THE TASK
Once you have counted the lines below that contain "root", give that number and nothing else.

(Structured pose outputs)

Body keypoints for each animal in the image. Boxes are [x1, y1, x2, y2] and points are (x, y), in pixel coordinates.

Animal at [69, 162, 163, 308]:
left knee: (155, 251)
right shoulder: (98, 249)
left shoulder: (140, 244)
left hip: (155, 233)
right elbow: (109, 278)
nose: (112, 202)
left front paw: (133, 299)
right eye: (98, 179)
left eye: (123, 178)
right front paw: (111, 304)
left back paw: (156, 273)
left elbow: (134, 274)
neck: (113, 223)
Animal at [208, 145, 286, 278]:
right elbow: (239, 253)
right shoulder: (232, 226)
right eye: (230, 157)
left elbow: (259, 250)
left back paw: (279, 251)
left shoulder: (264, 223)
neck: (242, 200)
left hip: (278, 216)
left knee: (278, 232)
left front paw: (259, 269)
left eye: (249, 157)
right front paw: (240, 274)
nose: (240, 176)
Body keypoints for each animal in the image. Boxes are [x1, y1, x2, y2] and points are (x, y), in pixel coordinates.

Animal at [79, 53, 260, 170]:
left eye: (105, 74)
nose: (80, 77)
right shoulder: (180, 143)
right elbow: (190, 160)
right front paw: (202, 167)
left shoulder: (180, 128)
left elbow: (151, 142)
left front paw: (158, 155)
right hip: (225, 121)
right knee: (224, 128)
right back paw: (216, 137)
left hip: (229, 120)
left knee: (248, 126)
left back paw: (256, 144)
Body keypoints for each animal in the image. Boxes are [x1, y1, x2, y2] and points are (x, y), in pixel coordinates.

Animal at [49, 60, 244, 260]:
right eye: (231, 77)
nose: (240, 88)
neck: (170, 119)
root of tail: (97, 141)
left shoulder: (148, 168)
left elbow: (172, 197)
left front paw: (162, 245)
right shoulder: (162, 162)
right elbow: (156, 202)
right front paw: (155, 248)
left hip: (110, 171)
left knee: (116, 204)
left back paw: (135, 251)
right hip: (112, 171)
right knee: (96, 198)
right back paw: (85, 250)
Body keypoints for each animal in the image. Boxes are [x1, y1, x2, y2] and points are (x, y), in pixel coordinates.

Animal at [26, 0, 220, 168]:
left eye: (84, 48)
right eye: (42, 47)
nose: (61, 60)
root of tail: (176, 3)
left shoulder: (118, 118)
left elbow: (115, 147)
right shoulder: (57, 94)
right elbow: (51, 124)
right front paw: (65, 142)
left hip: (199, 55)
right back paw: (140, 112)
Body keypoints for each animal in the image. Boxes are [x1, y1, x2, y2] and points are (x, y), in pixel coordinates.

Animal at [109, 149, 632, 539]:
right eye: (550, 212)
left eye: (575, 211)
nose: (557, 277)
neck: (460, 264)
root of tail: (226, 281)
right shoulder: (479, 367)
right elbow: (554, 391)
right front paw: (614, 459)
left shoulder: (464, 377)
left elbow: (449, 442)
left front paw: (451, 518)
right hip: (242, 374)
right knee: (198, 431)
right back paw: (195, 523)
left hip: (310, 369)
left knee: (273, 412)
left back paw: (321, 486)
* * *
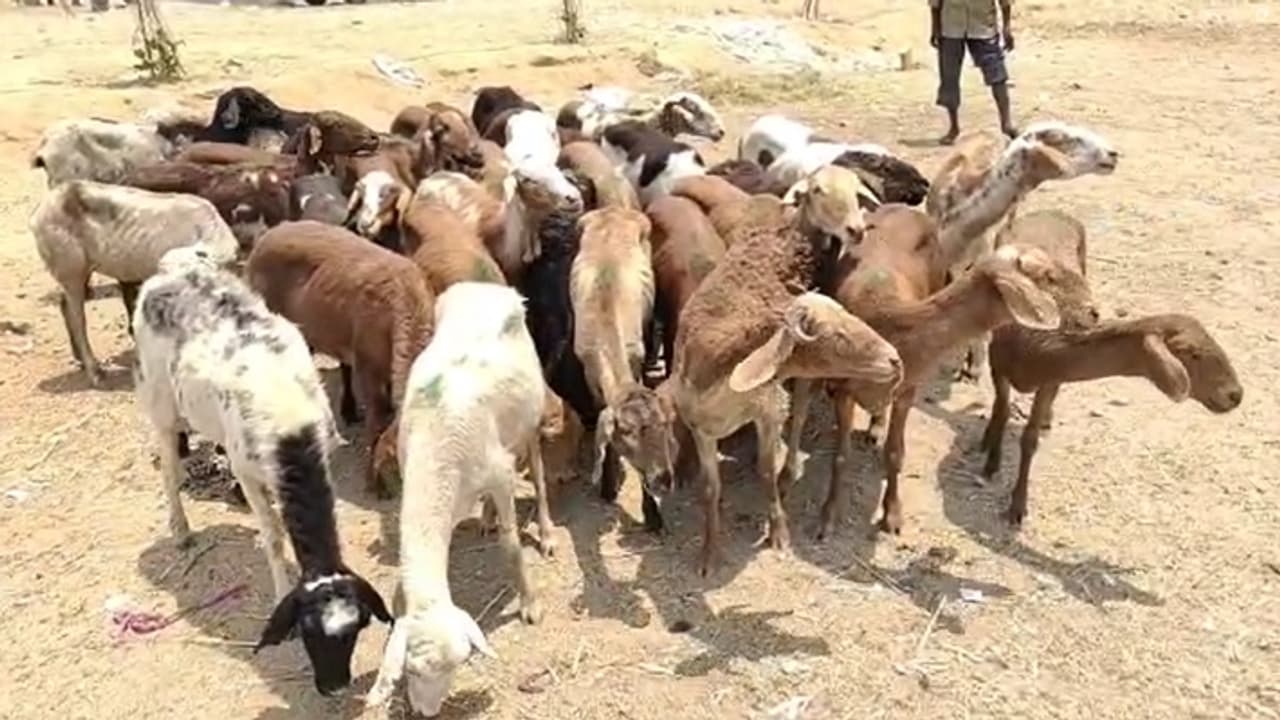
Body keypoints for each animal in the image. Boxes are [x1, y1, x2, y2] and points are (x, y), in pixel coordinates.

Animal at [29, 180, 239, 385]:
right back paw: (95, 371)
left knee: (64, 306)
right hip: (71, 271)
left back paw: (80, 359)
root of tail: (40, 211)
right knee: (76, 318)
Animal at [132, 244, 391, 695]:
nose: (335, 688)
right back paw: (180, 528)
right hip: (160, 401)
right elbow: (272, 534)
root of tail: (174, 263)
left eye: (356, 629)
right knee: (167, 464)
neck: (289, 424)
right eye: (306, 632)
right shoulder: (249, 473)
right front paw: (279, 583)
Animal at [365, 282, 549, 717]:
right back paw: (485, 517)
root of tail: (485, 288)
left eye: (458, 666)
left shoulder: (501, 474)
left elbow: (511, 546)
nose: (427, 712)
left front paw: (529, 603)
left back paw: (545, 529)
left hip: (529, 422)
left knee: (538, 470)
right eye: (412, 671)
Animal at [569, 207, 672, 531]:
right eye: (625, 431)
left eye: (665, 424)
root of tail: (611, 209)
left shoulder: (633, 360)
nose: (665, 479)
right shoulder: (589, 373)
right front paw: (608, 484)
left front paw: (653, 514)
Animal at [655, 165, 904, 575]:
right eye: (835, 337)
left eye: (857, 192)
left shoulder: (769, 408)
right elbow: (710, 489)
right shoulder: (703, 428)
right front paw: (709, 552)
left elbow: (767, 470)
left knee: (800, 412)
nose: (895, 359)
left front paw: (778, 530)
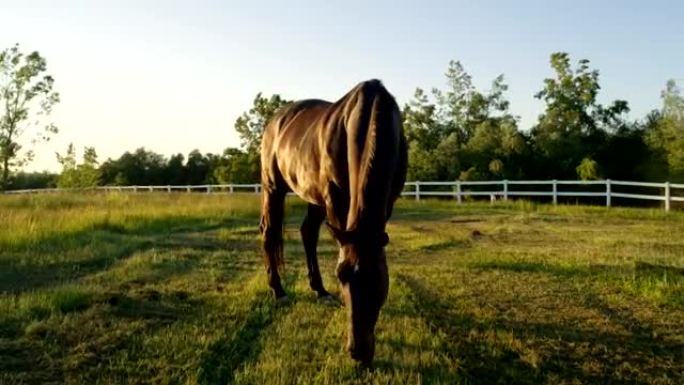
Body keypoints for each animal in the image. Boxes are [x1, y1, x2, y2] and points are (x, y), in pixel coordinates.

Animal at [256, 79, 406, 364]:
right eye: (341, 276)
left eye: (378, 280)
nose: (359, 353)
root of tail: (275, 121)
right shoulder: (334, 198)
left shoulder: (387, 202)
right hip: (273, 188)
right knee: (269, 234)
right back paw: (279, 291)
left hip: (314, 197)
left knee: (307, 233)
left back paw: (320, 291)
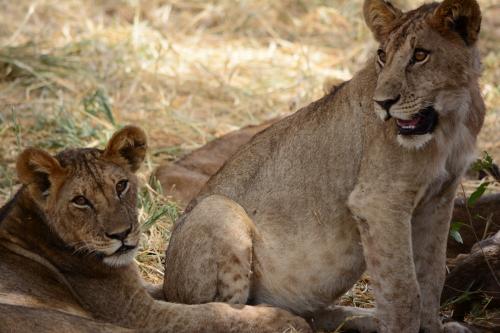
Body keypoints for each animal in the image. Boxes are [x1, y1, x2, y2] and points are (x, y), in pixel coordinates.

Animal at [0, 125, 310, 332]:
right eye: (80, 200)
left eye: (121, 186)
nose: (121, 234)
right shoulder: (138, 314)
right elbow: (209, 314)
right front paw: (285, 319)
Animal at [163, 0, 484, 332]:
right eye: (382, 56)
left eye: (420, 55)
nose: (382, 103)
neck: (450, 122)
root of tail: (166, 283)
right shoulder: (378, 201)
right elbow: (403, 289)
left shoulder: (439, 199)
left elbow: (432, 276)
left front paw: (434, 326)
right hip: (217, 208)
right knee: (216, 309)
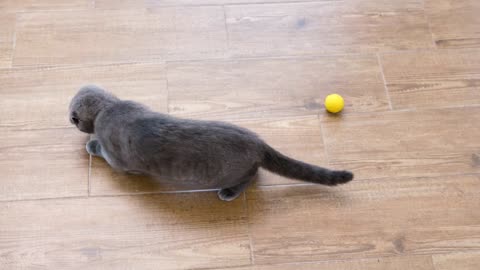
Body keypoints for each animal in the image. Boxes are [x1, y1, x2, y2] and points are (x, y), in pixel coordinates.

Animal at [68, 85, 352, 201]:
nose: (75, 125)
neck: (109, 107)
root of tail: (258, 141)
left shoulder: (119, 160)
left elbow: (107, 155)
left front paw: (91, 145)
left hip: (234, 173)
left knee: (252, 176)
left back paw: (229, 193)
...
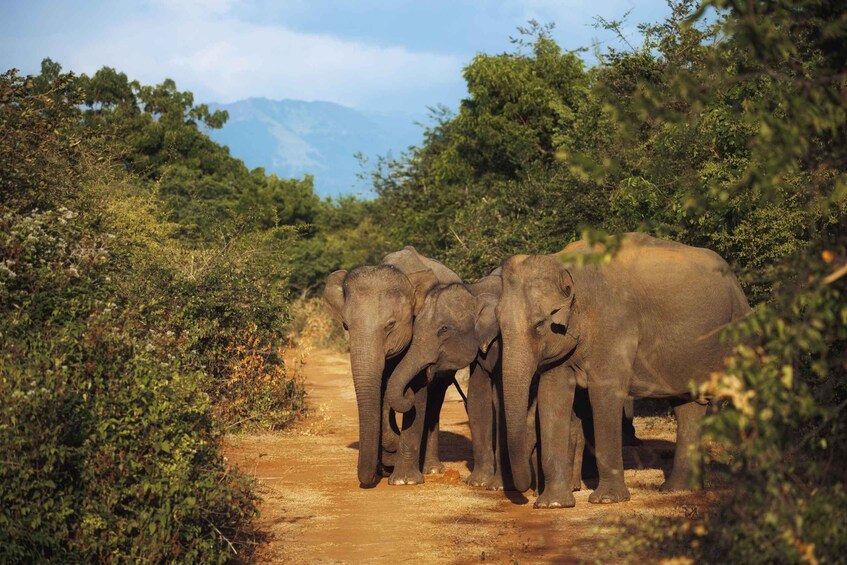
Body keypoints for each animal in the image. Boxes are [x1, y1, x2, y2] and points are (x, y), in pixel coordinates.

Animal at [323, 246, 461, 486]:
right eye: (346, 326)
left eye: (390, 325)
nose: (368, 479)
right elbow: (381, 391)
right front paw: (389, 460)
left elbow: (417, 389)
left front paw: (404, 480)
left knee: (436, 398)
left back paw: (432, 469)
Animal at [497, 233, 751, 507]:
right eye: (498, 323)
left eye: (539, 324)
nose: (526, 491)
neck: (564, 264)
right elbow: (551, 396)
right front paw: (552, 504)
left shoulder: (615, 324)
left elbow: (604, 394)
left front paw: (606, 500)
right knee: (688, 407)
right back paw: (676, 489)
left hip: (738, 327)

EXERCISE ANSWER
10